Close to the path is a remarkable wall mural. Painted by two Chilean and three cross-community Belfast muralists, it emerged from the ‘Shared City’ project celebrating cultural diversity within and between societies emerging from conflict. It is testimony to the significance of public art in expressing solidarity and respect, challenging hateful murals that sustain war and conflict. Poignantly the mural overlooks Ormeau Road Bridge, for many years an interface separating the Loyalist and Republican communities.
Pausing above a stretch of water constantly disturbed by serious rowers it is difficult to imagine the battleground this once was. The cultural mix, of supermarkets, restaurants and shops, the new Chinese Welfare Association building, the Errigle Inn – home of the Real Music Club drawing singer-songwriters from around the world, is testimony to the green shoots of transition.
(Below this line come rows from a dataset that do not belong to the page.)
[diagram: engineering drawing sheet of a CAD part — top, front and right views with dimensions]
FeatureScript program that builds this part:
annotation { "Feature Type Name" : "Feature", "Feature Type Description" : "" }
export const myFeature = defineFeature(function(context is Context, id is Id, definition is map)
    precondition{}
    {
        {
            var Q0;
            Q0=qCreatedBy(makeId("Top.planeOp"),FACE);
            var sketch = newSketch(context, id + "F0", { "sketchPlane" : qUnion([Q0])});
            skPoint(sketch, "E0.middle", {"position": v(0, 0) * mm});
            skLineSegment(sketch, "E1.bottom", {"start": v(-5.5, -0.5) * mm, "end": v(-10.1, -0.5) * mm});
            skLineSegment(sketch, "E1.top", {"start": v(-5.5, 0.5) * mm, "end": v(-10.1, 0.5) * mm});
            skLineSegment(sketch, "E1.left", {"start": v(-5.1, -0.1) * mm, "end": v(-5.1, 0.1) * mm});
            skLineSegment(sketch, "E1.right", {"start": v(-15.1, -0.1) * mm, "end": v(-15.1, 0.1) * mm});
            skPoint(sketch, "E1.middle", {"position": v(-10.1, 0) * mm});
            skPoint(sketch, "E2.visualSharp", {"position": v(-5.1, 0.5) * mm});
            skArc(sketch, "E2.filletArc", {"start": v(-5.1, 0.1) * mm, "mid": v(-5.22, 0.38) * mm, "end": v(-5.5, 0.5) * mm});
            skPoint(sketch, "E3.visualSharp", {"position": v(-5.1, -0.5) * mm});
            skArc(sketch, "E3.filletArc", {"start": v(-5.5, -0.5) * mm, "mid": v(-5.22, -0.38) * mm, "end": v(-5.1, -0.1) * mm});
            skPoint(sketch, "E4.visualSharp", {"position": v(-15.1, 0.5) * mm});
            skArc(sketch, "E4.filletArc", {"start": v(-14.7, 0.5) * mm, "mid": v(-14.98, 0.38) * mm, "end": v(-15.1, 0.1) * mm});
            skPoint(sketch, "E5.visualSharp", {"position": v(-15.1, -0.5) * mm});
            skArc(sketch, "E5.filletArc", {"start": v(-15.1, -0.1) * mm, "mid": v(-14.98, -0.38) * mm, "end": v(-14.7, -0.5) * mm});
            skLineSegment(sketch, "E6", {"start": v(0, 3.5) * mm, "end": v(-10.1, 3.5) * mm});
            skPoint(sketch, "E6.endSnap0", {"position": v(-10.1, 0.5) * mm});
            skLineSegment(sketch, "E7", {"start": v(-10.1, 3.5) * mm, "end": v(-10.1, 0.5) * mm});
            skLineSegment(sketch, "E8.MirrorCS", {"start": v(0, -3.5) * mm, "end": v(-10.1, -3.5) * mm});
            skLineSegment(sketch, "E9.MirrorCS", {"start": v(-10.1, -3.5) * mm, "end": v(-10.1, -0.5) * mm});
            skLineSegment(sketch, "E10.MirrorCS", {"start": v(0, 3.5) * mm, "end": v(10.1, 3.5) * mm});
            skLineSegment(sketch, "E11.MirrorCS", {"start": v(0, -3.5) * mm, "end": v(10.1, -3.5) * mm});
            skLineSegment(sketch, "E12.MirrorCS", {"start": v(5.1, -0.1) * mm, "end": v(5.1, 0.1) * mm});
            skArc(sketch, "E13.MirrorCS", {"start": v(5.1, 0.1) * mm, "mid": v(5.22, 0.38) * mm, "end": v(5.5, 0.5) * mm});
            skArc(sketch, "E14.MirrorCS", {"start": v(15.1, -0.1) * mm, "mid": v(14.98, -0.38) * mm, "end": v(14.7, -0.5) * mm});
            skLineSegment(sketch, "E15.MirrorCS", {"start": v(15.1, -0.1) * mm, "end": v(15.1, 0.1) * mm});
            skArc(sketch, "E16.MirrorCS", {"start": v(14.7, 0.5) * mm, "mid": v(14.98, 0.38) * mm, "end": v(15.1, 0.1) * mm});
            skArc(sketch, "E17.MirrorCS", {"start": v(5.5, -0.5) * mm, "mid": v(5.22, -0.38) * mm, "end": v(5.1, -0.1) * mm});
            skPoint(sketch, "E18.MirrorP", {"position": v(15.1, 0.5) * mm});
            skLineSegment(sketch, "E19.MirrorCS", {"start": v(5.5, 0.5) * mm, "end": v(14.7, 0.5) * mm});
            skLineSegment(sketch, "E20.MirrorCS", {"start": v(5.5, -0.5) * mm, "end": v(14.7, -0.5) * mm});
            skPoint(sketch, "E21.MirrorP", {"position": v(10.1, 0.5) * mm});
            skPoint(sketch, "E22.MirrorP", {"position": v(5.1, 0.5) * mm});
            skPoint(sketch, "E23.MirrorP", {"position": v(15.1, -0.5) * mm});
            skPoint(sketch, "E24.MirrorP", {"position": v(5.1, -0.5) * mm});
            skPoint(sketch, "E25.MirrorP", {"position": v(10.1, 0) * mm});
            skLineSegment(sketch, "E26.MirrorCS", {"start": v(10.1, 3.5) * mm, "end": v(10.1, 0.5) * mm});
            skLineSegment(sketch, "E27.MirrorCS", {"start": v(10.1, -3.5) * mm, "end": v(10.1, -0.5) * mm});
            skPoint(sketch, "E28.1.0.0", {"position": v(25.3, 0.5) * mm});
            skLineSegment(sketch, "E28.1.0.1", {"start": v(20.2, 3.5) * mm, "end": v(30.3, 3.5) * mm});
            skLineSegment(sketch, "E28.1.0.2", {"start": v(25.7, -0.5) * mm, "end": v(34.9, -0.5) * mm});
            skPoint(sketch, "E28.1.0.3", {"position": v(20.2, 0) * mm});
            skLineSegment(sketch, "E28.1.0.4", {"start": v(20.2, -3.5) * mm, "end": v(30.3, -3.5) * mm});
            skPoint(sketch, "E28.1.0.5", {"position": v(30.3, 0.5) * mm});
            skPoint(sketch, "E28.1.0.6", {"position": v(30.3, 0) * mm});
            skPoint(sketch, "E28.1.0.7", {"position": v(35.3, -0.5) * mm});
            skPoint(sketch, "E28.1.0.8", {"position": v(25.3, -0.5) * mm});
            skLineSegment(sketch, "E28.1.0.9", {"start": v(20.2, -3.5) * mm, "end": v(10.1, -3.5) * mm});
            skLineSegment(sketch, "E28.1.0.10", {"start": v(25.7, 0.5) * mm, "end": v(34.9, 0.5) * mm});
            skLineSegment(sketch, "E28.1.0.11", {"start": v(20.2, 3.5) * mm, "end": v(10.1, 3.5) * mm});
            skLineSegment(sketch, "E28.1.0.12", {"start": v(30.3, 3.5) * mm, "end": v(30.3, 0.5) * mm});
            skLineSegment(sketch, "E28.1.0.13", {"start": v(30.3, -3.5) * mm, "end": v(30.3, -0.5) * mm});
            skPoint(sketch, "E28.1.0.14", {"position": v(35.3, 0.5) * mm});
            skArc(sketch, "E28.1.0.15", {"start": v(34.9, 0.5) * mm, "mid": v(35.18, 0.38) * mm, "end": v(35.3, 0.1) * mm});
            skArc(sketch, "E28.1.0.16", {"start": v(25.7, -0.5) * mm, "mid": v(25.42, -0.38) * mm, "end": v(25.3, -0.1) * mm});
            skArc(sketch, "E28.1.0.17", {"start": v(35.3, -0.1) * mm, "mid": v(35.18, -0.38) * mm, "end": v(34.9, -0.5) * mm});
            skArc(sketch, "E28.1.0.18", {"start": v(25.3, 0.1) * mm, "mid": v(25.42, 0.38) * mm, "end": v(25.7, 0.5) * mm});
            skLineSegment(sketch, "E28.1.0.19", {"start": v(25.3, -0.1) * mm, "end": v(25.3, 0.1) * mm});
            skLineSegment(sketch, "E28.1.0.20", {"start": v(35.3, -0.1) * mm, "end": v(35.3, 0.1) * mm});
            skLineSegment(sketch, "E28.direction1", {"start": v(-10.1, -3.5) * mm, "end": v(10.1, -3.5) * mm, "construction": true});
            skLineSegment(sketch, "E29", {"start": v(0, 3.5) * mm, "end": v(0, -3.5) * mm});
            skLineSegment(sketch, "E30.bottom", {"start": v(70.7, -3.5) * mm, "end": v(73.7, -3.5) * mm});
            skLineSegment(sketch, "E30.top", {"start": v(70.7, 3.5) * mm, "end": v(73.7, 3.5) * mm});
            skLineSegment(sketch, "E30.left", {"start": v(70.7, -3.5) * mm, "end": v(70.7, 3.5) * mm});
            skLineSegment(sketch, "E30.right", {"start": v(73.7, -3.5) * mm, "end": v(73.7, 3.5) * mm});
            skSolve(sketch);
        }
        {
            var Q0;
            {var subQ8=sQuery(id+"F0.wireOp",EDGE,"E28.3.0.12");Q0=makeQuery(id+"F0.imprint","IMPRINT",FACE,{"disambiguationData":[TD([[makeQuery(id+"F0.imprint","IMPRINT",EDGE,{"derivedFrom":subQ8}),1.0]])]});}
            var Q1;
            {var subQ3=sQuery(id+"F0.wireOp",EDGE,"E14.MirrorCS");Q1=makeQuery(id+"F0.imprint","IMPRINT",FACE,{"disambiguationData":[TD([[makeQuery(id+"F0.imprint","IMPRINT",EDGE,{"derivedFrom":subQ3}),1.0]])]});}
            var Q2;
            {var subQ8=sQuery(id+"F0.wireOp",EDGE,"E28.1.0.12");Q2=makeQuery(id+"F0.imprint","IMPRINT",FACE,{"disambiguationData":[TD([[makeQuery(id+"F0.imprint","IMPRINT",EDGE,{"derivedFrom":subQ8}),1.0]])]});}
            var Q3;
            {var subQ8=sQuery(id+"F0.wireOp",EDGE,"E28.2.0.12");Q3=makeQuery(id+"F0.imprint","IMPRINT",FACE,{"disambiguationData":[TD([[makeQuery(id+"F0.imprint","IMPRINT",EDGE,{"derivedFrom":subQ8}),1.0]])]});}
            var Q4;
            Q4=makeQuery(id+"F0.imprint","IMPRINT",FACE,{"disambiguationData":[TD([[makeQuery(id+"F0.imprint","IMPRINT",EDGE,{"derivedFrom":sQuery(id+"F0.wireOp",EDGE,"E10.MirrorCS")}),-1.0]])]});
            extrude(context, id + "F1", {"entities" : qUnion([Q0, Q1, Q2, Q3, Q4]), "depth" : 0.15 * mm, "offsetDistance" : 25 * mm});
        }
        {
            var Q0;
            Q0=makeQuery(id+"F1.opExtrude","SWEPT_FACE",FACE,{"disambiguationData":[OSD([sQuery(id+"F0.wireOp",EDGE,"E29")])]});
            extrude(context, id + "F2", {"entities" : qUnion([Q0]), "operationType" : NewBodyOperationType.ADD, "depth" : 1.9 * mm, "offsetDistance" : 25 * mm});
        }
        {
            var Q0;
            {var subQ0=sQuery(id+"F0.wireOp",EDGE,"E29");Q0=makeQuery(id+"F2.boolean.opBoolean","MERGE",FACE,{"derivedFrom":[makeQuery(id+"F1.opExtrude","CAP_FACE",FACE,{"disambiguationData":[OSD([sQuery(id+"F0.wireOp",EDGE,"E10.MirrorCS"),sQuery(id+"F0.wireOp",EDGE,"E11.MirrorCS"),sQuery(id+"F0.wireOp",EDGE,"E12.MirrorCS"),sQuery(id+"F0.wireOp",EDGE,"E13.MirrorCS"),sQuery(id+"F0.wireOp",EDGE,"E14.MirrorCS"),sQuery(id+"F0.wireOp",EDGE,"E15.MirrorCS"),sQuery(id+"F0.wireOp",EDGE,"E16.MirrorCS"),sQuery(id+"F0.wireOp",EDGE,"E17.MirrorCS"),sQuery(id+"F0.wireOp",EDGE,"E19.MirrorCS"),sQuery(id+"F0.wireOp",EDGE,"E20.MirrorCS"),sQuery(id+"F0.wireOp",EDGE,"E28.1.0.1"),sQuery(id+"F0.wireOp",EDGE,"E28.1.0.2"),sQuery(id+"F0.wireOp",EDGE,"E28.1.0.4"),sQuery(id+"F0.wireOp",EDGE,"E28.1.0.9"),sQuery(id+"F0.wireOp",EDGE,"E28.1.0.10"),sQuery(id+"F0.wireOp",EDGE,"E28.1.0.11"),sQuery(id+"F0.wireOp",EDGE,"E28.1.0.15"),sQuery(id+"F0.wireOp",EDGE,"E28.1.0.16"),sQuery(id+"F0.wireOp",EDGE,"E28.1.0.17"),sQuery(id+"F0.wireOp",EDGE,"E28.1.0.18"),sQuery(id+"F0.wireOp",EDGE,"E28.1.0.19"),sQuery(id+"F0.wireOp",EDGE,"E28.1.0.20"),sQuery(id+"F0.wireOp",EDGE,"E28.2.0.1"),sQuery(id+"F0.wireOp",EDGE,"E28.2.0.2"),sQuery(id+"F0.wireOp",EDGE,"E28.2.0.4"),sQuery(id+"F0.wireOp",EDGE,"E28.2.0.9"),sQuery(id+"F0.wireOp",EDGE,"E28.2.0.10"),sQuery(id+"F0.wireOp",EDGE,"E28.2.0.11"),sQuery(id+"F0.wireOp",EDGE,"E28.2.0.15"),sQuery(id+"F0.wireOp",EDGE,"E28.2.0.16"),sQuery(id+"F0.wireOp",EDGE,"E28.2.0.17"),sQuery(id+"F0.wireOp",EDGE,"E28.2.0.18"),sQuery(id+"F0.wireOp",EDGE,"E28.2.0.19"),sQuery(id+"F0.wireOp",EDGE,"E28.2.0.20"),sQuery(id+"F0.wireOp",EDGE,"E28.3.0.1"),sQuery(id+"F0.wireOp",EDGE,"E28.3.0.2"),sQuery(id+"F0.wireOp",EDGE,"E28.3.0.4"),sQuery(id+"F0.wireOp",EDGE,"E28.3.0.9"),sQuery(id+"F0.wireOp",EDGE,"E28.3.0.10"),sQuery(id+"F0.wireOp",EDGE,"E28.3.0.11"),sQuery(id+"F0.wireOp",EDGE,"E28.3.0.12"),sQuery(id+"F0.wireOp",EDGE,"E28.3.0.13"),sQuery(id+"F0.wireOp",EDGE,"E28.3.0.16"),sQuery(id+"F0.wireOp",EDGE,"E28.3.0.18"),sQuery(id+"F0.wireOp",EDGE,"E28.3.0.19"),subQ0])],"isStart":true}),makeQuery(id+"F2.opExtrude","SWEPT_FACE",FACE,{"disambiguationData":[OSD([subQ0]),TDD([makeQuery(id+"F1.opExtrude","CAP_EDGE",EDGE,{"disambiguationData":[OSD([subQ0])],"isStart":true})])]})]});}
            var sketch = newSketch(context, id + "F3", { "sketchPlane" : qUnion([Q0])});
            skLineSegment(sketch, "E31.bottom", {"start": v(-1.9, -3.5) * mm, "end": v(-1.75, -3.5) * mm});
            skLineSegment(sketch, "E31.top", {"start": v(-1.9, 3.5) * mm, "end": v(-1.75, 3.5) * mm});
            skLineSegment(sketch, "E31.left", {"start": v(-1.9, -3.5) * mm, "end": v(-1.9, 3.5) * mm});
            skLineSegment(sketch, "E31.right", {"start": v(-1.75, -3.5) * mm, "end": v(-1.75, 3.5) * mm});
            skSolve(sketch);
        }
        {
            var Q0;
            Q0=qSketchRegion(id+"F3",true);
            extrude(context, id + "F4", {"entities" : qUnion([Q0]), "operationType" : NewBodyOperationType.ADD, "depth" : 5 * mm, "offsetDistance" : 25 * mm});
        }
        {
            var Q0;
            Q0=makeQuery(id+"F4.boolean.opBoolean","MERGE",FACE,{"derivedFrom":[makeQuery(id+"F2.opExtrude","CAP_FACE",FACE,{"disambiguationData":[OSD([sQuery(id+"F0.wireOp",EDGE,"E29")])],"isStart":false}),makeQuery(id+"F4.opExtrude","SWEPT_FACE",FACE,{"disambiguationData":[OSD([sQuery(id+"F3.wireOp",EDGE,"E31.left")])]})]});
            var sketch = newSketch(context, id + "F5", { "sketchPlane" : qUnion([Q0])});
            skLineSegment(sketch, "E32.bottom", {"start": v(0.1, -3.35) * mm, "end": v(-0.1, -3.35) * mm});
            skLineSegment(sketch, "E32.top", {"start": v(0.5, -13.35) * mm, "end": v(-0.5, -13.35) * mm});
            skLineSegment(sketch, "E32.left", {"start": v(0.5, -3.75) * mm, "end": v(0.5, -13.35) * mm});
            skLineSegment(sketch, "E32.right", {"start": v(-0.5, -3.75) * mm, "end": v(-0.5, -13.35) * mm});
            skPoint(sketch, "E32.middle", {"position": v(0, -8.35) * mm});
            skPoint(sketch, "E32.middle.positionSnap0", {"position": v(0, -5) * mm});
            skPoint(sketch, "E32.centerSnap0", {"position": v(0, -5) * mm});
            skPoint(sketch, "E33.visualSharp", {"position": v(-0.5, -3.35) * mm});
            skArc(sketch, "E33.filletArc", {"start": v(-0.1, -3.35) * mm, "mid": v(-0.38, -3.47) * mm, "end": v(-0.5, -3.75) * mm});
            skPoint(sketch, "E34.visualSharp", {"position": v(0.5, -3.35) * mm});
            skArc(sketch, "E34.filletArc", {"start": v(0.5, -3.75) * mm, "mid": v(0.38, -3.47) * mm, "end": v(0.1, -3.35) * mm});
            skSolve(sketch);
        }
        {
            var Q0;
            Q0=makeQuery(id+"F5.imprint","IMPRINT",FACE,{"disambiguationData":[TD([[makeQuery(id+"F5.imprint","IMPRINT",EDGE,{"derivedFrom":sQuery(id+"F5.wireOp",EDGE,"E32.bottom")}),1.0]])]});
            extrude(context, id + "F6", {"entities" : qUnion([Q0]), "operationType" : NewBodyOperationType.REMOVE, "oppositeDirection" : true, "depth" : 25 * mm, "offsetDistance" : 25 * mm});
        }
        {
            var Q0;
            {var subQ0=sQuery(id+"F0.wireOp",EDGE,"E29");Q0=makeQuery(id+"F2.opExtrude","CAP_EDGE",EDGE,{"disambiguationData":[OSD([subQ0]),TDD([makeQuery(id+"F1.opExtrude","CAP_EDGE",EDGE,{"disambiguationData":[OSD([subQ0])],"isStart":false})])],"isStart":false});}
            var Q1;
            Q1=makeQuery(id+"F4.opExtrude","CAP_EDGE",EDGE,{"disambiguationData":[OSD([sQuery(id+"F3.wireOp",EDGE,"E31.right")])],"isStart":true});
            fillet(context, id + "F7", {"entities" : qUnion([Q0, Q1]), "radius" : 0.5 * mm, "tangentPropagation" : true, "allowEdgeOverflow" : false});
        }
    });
To borrow from Antonio Gramsci, beyond the pessimism of the intellect, particularly given the intransigence of political leaders, there is optimism within communities born from collective will. Walking the Lagan the ‘word of the prophet’ is ‘written on the subway wall’: Unity, James 2011. Yet, as history testifies, transition takes generations, peace cannot be realised overnight.
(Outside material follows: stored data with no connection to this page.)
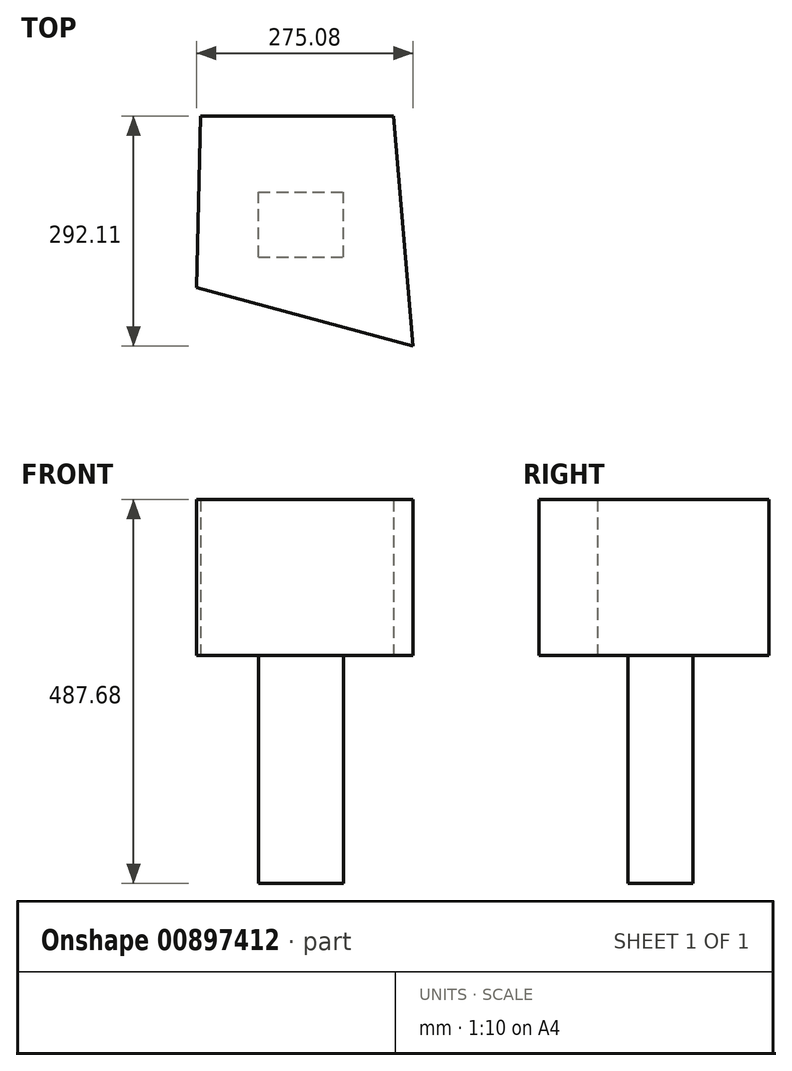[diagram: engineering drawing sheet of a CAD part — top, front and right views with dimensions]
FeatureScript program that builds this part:
annotation { "Feature Type Name" : "Feature", "Feature Type Description" : "" }
export const myFeature = defineFeature(function(context is Context, id is Id, definition is map)
    precondition{}
    {
        {
            var Q0;
            Q0=qCreatedBy(makeId("Top.planeOp"),FACE);
            var sketch = newSketch(context, id + "F0", { "sketchPlane" : qUnion([Q0])});
            skLineSegment(sketch, "E0", {"start": v(-124.73, -23.46) * mm, "end": v(150.35, -97.57) * mm});
            skLineSegment(sketch, "E1", {"start": v(150.35, -97.57) * mm, "end": v(125.82, 194.54) * mm});
            skLineSegment(sketch, "E2", {"start": v(125.82, 194.54) * mm, "end": v(-119.75, 194.54) * mm});
            skLineSegment(sketch, "E3", {"start": v(-119.75, 194.54) * mm, "end": v(-124.73, -23.46) * mm});
            skSolve(sketch);
        }
        {
            var Q0;
            Q0=makeQuery(id+"F0.imprint","IMPRINT",FACE,{"disambiguationData":[TD([[makeQuery(id+"F0.imprint","IMPRINT",EDGE,{"derivedFrom":sQuery(id+"F0.wireOp",EDGE,"E0")}),1.0]])]});
            extrude(context, id + "F1", {"entities" : qUnion([Q0]), "depth" : 198.12 * mm, "offsetDistance" : 25.4 * mm});
        }
        {
            var Q0;
            Q0=makeQuery(id+"F1.opExtrude","CAP_FACE",FACE,{"disambiguationData":[OSD([sQuery(id+"F0.wireOp",EDGE,"E0"),sQuery(id+"F0.wireOp",EDGE,"E1"),sQuery(id+"F0.wireOp",EDGE,"E2"),sQuery(id+"F0.wireOp",EDGE,"E3")])],"isStart":false});
            var sketch = newSketch(context, id + "F2", { "sketchPlane" : qUnion([Q0])});
            skLineSegment(sketch, "E4.bottom", {"start": v(-46.03, 15.18) * mm, "end": v(62.03, 15.18) * mm});
            skLineSegment(sketch, "E4.top", {"start": v(-46.03, 97.9) * mm, "end": v(62.03, 97.9) * mm});
            skLineSegment(sketch, "E4.left", {"start": v(-46.03, 15.18) * mm, "end": v(-46.03, 97.9) * mm});
            skLineSegment(sketch, "E4.right", {"start": v(62.03, 15.18) * mm, "end": v(62.03, 97.9) * mm});
            skSolve(sketch);
        }
        {
            var Q0;
            Q0=makeQuery(id+"F2.imprint","IMPRINT",FACE,{"disambiguationData":[TD([[makeQuery(id+"F2.imprint","IMPRINT",EDGE,{"derivedFrom":sQuery(id+"F2.wireOp",EDGE,"E4.bottom")}),1.0]])]});
            extrude(context, id + "F3", {"entities" : qUnion([Q0]), "operationType" : NewBodyOperationType.ADD, "oppositeDirection" : true, "depth" : 487.68 * mm, "offsetDistance" : 25.4 * mm});
        }
    });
Across the river is Annadale, a social housing complex that is home to one of the biggest, most public bonfires on the 11th July. Loyalist communities celebrate the 12th and the defeat of the English Catholic King James II by Protestant William of Orange at the Battle of the Boyne in Ireland. In fact, it was the 12th July 1691 when the Irish Catholic Jacobites were finally routed at the Battle of Aughrim and went into exile in France.
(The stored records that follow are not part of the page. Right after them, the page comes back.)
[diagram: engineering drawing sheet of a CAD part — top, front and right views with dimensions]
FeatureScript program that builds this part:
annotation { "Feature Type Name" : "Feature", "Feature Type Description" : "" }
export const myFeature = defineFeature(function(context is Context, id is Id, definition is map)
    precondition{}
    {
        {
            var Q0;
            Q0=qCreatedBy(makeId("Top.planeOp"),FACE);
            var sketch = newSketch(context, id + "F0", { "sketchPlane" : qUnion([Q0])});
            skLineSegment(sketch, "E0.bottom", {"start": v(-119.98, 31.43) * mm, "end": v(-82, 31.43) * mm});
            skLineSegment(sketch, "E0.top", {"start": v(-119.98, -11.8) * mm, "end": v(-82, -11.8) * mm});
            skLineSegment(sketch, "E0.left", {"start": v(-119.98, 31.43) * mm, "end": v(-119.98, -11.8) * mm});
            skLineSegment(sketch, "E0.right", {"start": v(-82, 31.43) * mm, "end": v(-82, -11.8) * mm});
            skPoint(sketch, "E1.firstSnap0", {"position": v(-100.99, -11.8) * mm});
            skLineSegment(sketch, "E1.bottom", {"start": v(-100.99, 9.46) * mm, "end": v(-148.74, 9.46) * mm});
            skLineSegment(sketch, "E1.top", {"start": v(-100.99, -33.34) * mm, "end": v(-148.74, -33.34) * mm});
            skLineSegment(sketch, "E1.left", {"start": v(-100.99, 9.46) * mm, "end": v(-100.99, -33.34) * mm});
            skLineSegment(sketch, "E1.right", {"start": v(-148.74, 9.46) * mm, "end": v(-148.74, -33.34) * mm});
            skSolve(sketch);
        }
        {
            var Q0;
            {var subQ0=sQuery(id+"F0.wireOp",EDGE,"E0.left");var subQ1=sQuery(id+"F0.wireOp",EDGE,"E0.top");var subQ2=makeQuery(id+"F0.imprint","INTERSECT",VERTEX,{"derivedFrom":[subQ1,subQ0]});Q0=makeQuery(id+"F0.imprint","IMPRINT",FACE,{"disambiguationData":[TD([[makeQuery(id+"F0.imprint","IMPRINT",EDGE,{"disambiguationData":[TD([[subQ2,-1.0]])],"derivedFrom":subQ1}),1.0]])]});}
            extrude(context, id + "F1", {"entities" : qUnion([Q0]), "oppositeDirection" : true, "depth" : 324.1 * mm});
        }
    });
The Union Jacks fly high over Annadale but the UFF (Ulster Freedom Fighters) insignia has been removed from the most prominent gable end wall as part of a programme of urban renewal and peace-building. Yet effigies of prominent Republican politicians and the Pope, alongside the Irish tricolour, are still burnt on the bonfires.
Leaving the river, passing the sports complex, I’m soon through the gates into Botanic Gardens, established in 1828 with a mission to progress botanical science. Its two stand-out features are the Palm House, built in 1840, its dome added 1852, and the covered Tropical Ravine, opened in 1889. The open spaces of the Gardens and their popularity are a constant reminder of one positive Victorian legacy – public parks.
The Gardens fit tightly between the recently-refurbished Ulster Museum and the impressive new Queen’s University Library. Just beyond is the University’s signature building – the Lanyon. Newspaper in hand I walk through the ever-open front door and into the reception hall – marble, stained glass and oak doors.
Beyond are the lawns and flowers of the cloistered quad and the bench on which I sat that hot day in May after an interview that changed our lives. The grand Victorian building occupies three sides of the quad. Its clock chimed 10, drawing my attention to the numbers 1848 picked out in the brick-work. Queen’s College, as it then was, named after the British Queen Victoria, chartered in 1845 and opened in 1849.
That date – 1848 – resonates throughout Ireland, Britain’s closest colony. It was the mid-point of what I learnt in school was the ‘Irish famine’ or the ‘potato famine’, but what I now know was the ‘great starvation’ or the ‘great hunger’. In the shadow of colonial rule, an avoidable, prolonged tragedy was allowed to happen. So many died, so many emigrated, including my mother’s family.